Diwartakan Russian Today Minggu (30/12/2018), pesawat yang mengangkut 14 anak laki-laki dan 16 bocah perempuan mendarat di Bandara Zhukovsky, Moskwa, dari ibu kota Irak, Baghdad.
Pemimpin Chechen Ramzan Kadyrov melalui akun Telegram mengonfirmasi, 24 di antaranya berasal dari Dagestan, dan sisanya berasal dari Chechnya.
Dikutip dari AFP, Kadyrov menyatakan kepulangan 30 anak itu merupakan pemenuhan janji yang dilontarkan Presiden Vladimir Putin. “Jika anak-anak itu tidak segera diselamatkan, mereka bakal menjadi target pasukan khusus dari negara lain,” tutur Kadyrov.
Sumber dari diplomat Rusia mengungkapkan, ayah dari anak-anak berusia 3-10 tahun itu tewas dalam perang antara ISIS dan Irak sejak 2015.
Baca juga : Terkait Pembunuhan 2 Turis Skandinavia Oleh Teroris, Maroko Tangkap WN Swiss
Kantor berita Rusia Interfax melaporkan, anak-anak itu akan segera menjalani pemeriksaan khusus di Pusat Kesehatan Anak Moskwa.
Dinas keamanan Rusia menyebut, ada ribuan orang Negeri “Beruang Merah” memilih bergabung dengan ISIS sambil membawa keluarganya.
Lebih dari 120 anak ditahan bersama ibu mereka di penjara Irak, dan mengeluarkan mereka membutuhkan kerja sama dari beberapa kementerian Rusia.
Termasuk Ombudsman Hak Anak yang diketuai Anna Kuznetsova yang terbang langsung ke Baghdad untuk mengurus kepulangan mereka.
Dia membawa peralatan medis serta psikolog dan bertemu dengan kloter pertama anak-anak itu.
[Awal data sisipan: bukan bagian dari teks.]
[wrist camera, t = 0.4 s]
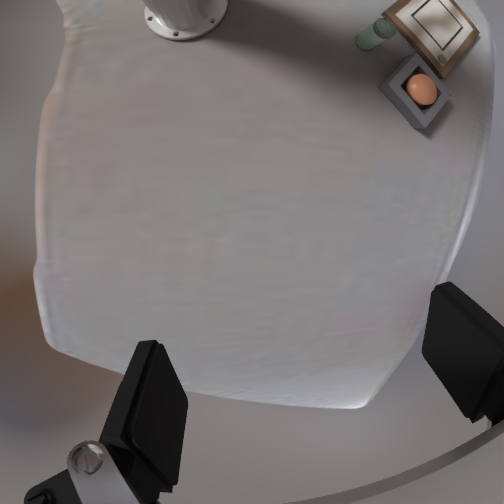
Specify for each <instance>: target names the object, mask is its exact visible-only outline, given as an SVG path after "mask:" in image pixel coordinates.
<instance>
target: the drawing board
mask: <svg viewBox="0 0 504 504" xmlns="http://www.w3.org/2000/svg"><path fill="white" fill-rule="evenodd" d="M381 15H382V16H383V17H384V18H385V19H388V20H389V21H391V22H392V23H393V24H394V26H395V28H396V29H397V30H398V31H399V32H400V33H401V34H402V35H403V36H404V37H405V38H406V40H407V41H408V42H409V43H410V44H411V45H412V46H413V47H414V48H415V49H416V50H417V52H418V53H419V54H420V55H421V56H422V57H423V58H424V60H425V61H426V62H427V63H428V64H429V66H430V67H431V68H432V69H433V70H434V72H435V73H436V74H437V75H438V77H439V78H440V79H443V78H445V76H446V75H447V74H448V73H449V71H450V70H451V69H452V68H453V66H454V65H455V64H456V63H457V61H458V60H459V59H460V58H461V56H462V55H463V54H464V52H465V51H466V50H467V49H468V47H469V46H470V45H471V43H472V42H473V41H474V39H475V38H476V37H477V36H478V34H479V33H480V32H479V31H478V30H477V28H476V27H475V26H474V24H473V23H472V22H471V21H470V19H469V18H468V17H467V16H466V14H465V13H464V12H463V11H462V10H461V8H460V7H459V6H458V5H457V4H456V3H455V2H454V0H398V1H396V2H395V3H394V4H393V5H392V6H391V7H389V8H388V9H387V10H386V11H385V12H384V13H382V14H381Z"/></svg>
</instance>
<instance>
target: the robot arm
mask: <svg viewBox="0 0 504 504" xmlns="http://www.w3.org/2000/svg"><path fill="white" fill-rule="evenodd" d="M143 2H144V3H145V5H146V6H145V11H144V17H145V21H146V23H147V25H148V27H149V28H150V29H151V30H152V31H153V32H154V33H155V34H156V35H158V36H160V37H162V38H165V39H169V40H188V39H193V38H196V37H199V36H201V35H203V34H206V33H207V32H209V31H210V30H212V29H213V28H214V27H216V26H217V25H218V24H219V23H220V21H221V20H222V19H223V17H224V15H225V13H226V10H227V0H143ZM211 22H214V23H211ZM176 35H178V36H176ZM422 354H423V357H424V358H425V360H426V361H427V362H428V364H429V365H430V367H431V368H432V369H433V371H434V372H435V374H436V375H437V376H438V378H439V379H440V381H441V382H442V384H443V385H444V387H445V388H446V389H447V391H448V392H449V394H450V395H451V397H452V398H453V400H454V401H455V403H456V404H457V406H458V407H459V409H460V410H461V412H462V413H463V415H464V416H465V417H466V418H470V420H471V422H472V423H474V422H476V421H478V420H479V419H481V418H483V417H484V415H486V417H487V418H488V420H487V427H486V431H485V432H483V433H482V434H480V435H478V436H477V437H475V438H473V439H472V440H470V441H468V442H466V443H464V444H463V445H461V446H459V447H457V448H455V449H453V450H452V451H449V452H447V453H445V454H443V455H441V456H439V457H437V458H435V459H433V460H430V461H428V462H426V463H424V464H422V465H419V466H417V467H415V468H412V469H410V470H407V471H405V472H402V473H400V474H397V475H394V476H392V477H389V478H386V479H383V480H380V481H377V482H374V483H371V484H368V485H365V486H361V487H358V488H355V489H351V490H347V491H343V492H340V493H335V494H331V495H327V496H322V497H318V498H313V499H308V500H302V501H296V502H290V503H284V504H504V327H503V326H502V325H501V324H500V323H499V322H497V321H496V320H495V319H494V318H493V317H492V316H491V315H490V314H489V313H487V312H486V311H485V310H484V309H482V307H481V306H479V305H478V304H477V303H476V302H475V301H474V300H472V299H471V298H470V297H469V296H468V295H466V294H465V293H464V292H463V291H461V290H460V289H459V288H458V287H457V286H455V285H454V284H453V283H452V282H445V283H442V284H439V285H436V286H435V288H434V290H433V291H432V293H431V298H430V305H429V312H428V318H427V324H426V329H425V335H424V340H423V345H422ZM187 410H188V399H187V396H186V394H185V392H184V390H183V388H182V385H181V383H180V381H179V379H178V377H177V375H176V373H175V370H174V368H173V366H172V364H171V361H170V359H169V357H168V354H167V352H166V350H165V347H164V345H163V344H159V343H158V342H157V341H156V340H148V341H140V342H139V343H138V345H137V347H136V349H135V352H134V354H133V356H132V359H131V361H130V363H129V366H128V368H127V371H126V373H125V376H124V378H123V381H122V382H121V384H120V386H119V388H118V391H117V393H116V396H115V398H114V401H113V404H112V406H111V409H110V412H109V414H108V417H107V419H106V422H105V425H104V428H103V431H102V433H101V436H100V439H99V442H98V441H93V440H89V441H83V442H81V443H79V444H77V445H76V446H74V447H73V448H72V450H71V451H70V453H69V455H68V457H67V469H66V470H64V471H62V472H61V473H58V474H57V475H55V476H53V477H51V478H49V479H48V480H46V481H44V482H42V483H40V484H38V485H36V486H34V487H33V488H31V489H30V490H29V491H28V492H27V494H26V496H25V498H24V504H161V503H160V502H159V500H158V499H159V494H160V492H168V493H172V488H173V485H177V483H178V476H179V469H180V461H181V453H182V445H183V438H184V431H185V424H186V417H187Z"/></svg>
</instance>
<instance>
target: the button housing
mask: <svg viewBox="0 0 504 504" xmlns="http://www.w3.org/2000/svg"><path fill="white" fill-rule="evenodd" d="M417 74H425V75H427V76H428V77H430V78H431V79H432V81H433V82H434V84H435V86H436V89H437V97H436V100H435V101H434V102H433V103H432V104H428V105H417V104H415V103H414V102H413V101H412V99H411V98H410V97H409V96H408V95H407V93H406V89H405V84H406V81H407V79H408V78H409V77H411V76H414V75H417ZM378 88H379V89H380V90H381V91H382V92H383V93H384V94H385V95H386V96H387V98H388V99H389V100H390V101H391V102H392V103H393V104H394V105H395V107H396V108H397V109H398V110H399V111H400V112H401V113H402V115H403V116H404V117H405V118H406V119H407V121H408V122H409V123H410V124H411V126H412V127H413V128H414V129H425V128H426V127H427V126H428V124H429V123H430V122H431V121H432V119H433V118H434V117H435V116H436V114H437V113H438V112H439V111H440V109H441V108H442V107H443V105H444V104H445V103H446V101H447V100H448V99H449V98H450V96H451V95H450V94H449V92H448V91H447V89H446V88H445V87H444V85H443V84H442V83H441V81H440V80H439V79H438V78H437V76H436V75H435V74H434V73H433V71H432V70H431V69H430V68H429V66H428V65H427V64H426V63H425V62H424V60H423V59H422V58H421V57H420V56H419V55H418V54H417V53H415V54H413V55H410V56H408V57H406V58H405V59H404V60H403V61H402V62H401V63H400V64H399V66H398V67H397V68H396V69H395V70H394V71H393V72H392V73H391V74H390V75H389V76H388V77H387V78H386V79H385V81H384V82H383V83H382V84H381V85H380V86H379V87H378Z"/></svg>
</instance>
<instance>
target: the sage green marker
mask: <svg viewBox="0 0 504 504" xmlns="http://www.w3.org/2000/svg"><path fill="white" fill-rule="evenodd" d="M395 33H396V28H395V26H394V24H393V23H392V22H391V21H389V20H388V19H385V18H380V19H378V20H377V21H375V22H374V23H373V24H372V25H371V26H369V27H368V28H367V29H365V30H364V31H363V32H362V33H360V34H359V35H358V36H357V37H356V39H355V42H356V44H357V46H358V47H359V48H360V49H362V50H364V51H369V50H371V49H372V48H374V47H375V46H377V45H379V44H380V43H382V42H384V41H385V40H387V39H389V38H391V37H392V36H394V35H395Z"/></svg>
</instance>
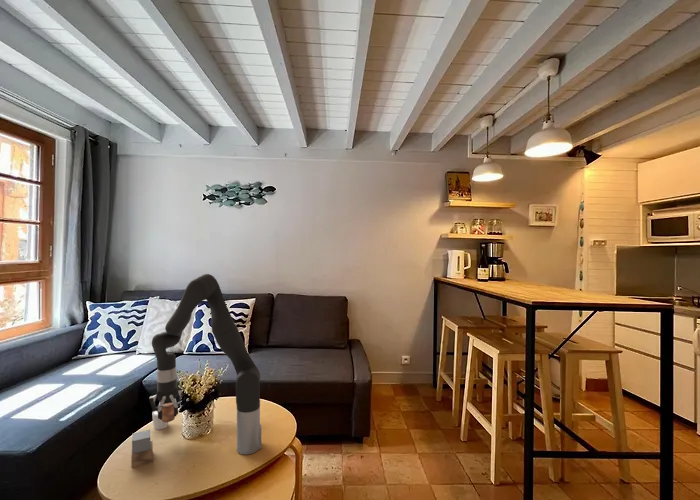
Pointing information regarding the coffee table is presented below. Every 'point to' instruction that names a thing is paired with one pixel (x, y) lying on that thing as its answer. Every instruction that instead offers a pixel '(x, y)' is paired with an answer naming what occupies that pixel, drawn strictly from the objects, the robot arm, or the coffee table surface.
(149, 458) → the tower base
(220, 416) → the coffee table surface
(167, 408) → the brown rounded knob
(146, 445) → the tower top
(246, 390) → the robot arm
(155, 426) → the white cylinder
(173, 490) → the coffee table surface
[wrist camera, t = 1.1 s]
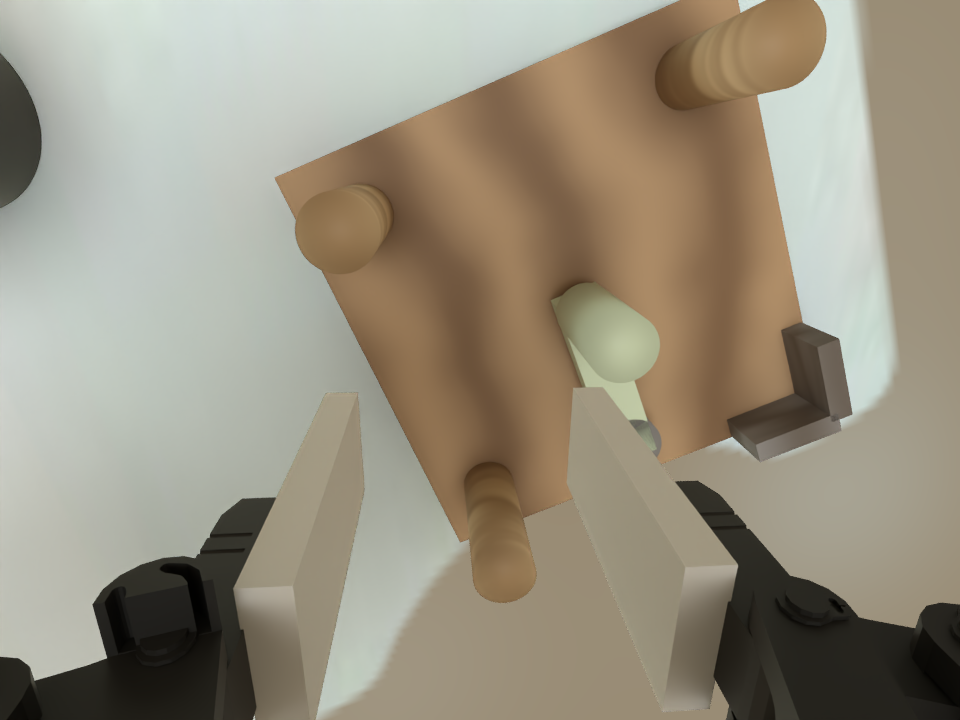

Kuznetsova membawakan makanan dan mendampingi mereka saat pulang.
Sebelumnya, dia menggelar pertemuan dengan Perdana Menteri Irak Adel Abdul-Mahdi, dan mengucapkan terima kasih karena sudah membantunya mengurus kepulangan anak-anak itu.
Selama pertemuan, Mahdi menekankan sekat tegas harus dibuat untuk membedakan maka isu kemanusiaan dan mana organisasi teroris.
“Mereka (anak-anak) juga merupakan korban,” tutur perdana menteri 76 tahun yang menjabat sejak 25 Oktober lalu tersebut.
Lebih dari 300 orang, termasuk di antaranya 100 orang asing, mendapat hukuman mati maupun penjara seumur hidup karena bergabung dengan ISIS.
Irak mendeklarasikan kemenangan melawan ISIS ketika mantan PM Haider al-Abadi mengumumkannya pada Desember 2017 lalu.
Namun anggota mereka diyakini masih bersembunyi dan sewaktu-waktu bisa saja melaksanakan serangan hit-and-run.